Ik heb een project uitgevoerd waarin ik in de verschillende fasen van het project ICT heb toegepast. Tijdens de inleiding heb ik samen met de leerlingen een woordspin gemaakt op het digibord, daarna mocht een deel van de kinderen met behulp van een webquest zich verdiepen in een van de onderwerpen. Zij hebben als eindproduct een artikel geschreven. Een ander deel van de klas heeft de informatie vewerkt in een documentaire. We hebben ook nog gemaild met een expert die veel over het onderwerp wist. Alle producten zijn uiteindelijk op onze klassenweblog gezet. Door middel van de woordspin heb ik de voorkennis geactiviteerd van de leerlingen en heb ik gezamenlijk ideeën verkend om verder in te verdiepen. Ik sluit daarmee aan op algemeen onderwijskundige principes zoals die naar voren komen in het DI-model. Ook heb ik met de woordspin gewerkt aan de eerste stap uit het Big6 model waarmee ik aandacht besteed aan de informatievaardigheden van leerlingen en hen zodoende mediawijs maak. Daarna heb ik door middel van de verschillende verwerkingsopdrachten rekening gehouden met de verschillende leerstijlen en intelligenties van de kinderen in mijn klas. Ik betrek op die manier ook inhouden uit het vak Nederlands (zakelijk stellen) en beeldende vorming (videobewerking) bij mijn project. De weblog biedt voor de klas een mooi overzicht van de activiteiten die we gedurende het hele jaar hebben gedaan en hier kunnen we op het eind van het jaar op reflecteren.

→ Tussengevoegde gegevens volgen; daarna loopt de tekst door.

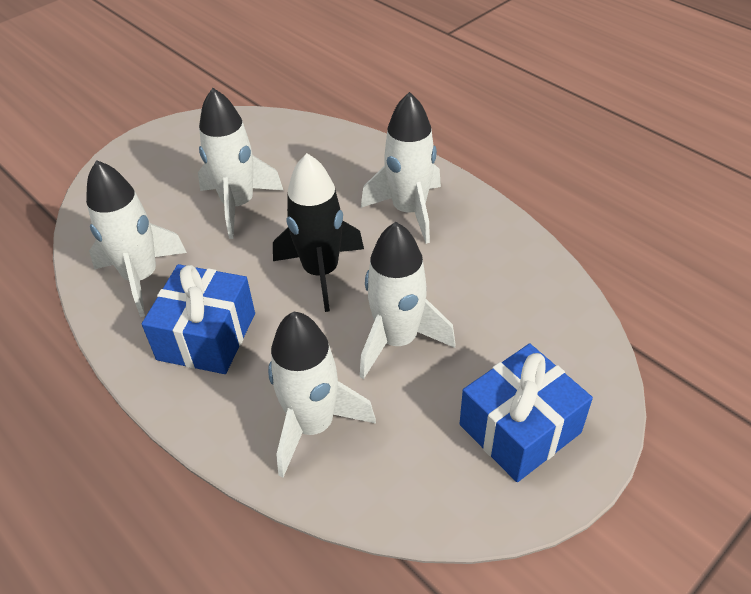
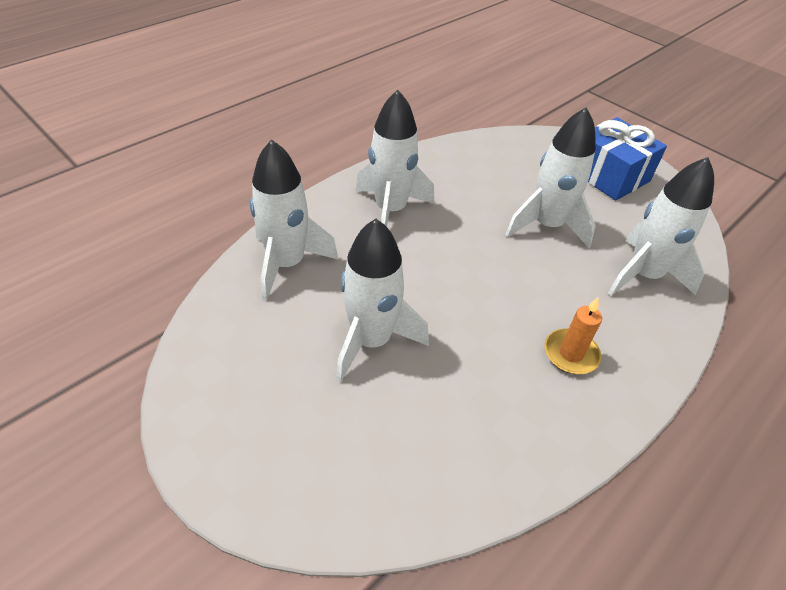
camera: 95 degrees left, 0 degrees up
(141, 277) = (497, 427): white rocket -> white rocket (287, 264)
(206, 336) = (571, 354): blue gift -> orange candle
(321, 272) = (474, 270): black rocket -> none

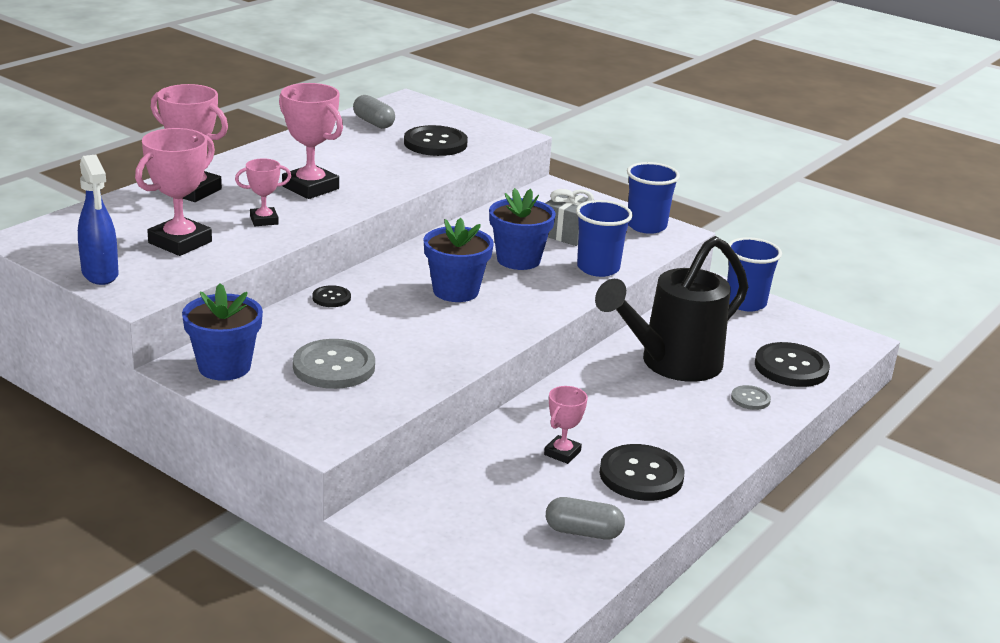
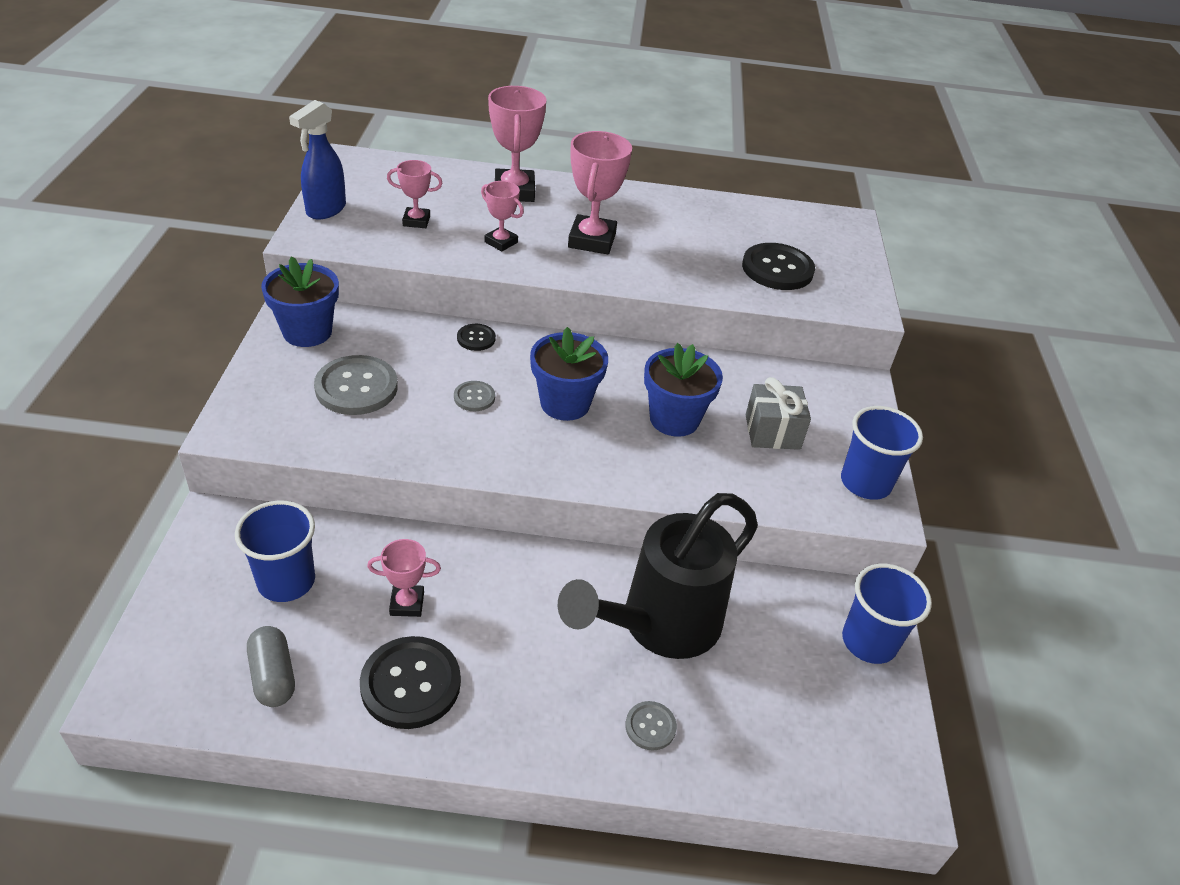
camera: 55 degrees right, 15 degrees up
(180, 242) = (416, 221): pink trophy -> pink trophy, size x0.57
(373, 123) = (770, 221): grey capsule -> none
(406, 322) = (474, 397): none -> grey button
(598, 268) = (722, 481): blue cup -> blue cup (286, 581)
(671, 364) = (659, 625): black watering can -> black watering can turned 60 degrees counterclockwise
(791, 367) = (762, 742): black button -> none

Ik heb hiermee gewerkt aan de kennisbasis ICT op de volgende manier: Informatievaardigheden (voor leerlingen geschikte en betrouwbare digitale leerbronnen kan selecteren, passend bij hun leeftijd, sociaal-emotionele en morele ontwikkeling;  leerlingen kan leren om informatie doelmatig en doeltreffend te zoeken en te vinden; de student kent het begrip mediawijsheid en kan leerlingen hierin begeleiden). Algemene didactiek (ICT middelen in verschillende, daarvoor geschikte, onderwijssituaties/-activiteiten kan gebruiken en zijn keus kan beredeneren onder andere vanuit de behoeften en uitdagingen van de kennissamenleving; digitale leermiddelen kan inzetten om leerlingen te motiveren en stimuleren;  rekening houdt met verschillen in niveau, interesse, leerstijl en werktempo van leerlingen bij het geven van opdrachten. Presenteren (een digitaal schoolbord effectief en efficiënt kan gebruiken bij diverse didactische werkvormen). Samenwerken en communiceren (zijn leerlingen de regels van verantwoorde elektronische communicatie – één op één en in groepen – kan bijbrengen; kan omgaan met diverse (a)synchrone manieren om een expert op afstand in te zetten). Individueel werken ((educatieve) programma’s kent en gebruikt voor individueel werken;  ICT optimaal en gericht kan integreren binnen de verschillende vakgebieden. Begeleiden en evalueren (zijn leerlingen kan begeleiden bij het gebruik van internet zodat leerlingen in staat zijn relevante informatie te vinden en te beoordelen op kwaliteit en betrouwbaarheid; leerlingen kan begeleiden bij het onderzoek doen naar en analyseren van onderwerpen met behulp van een digitale leeromgeving; ICT kan gebruiken om metacognitie tot stand te brengen en het leren van elkaar te stimuleren, bijvoorbeeld in een digitaal portfolio of een weblog;

Ik sluit hiermee aan op de competenties die getoetst worden in het assessment. Ik werk aan competentie 3 en voer die in samenhang met competentie 4 uit door het uitvoeren een project. In het project hou ik rekening met de eisen die gesteld zijn vanuit onderwijskunde en wereldoriëntatie. Bij de verwerking van de webquest houdt ik rekening met de eisen die vanuit Nederlands zijn gesteld aan het schrijven van zakelijke teksen. Bij het maken van de documentaire kijk ik naar de eisen die hier vanuit beeldende vorming aan worden gesteld.

Jaar 3

Een student heeft ICT toegepast en wil dit opvoeren als bewijs in het assessment van het derde jaar. De eerste vraag die dan gesteld wordt, is: aan welk onderdeel van de Kennisbasis ICT heb je hiermee gewertk? De tweede vraag luidt: Op welke manier sluit je hiermee aan op de competenties die getoetst worden in het assessment? De derde vraag is: Hoe heb je ICT verbonden aan een het onderwijs dat je hebt gegeven?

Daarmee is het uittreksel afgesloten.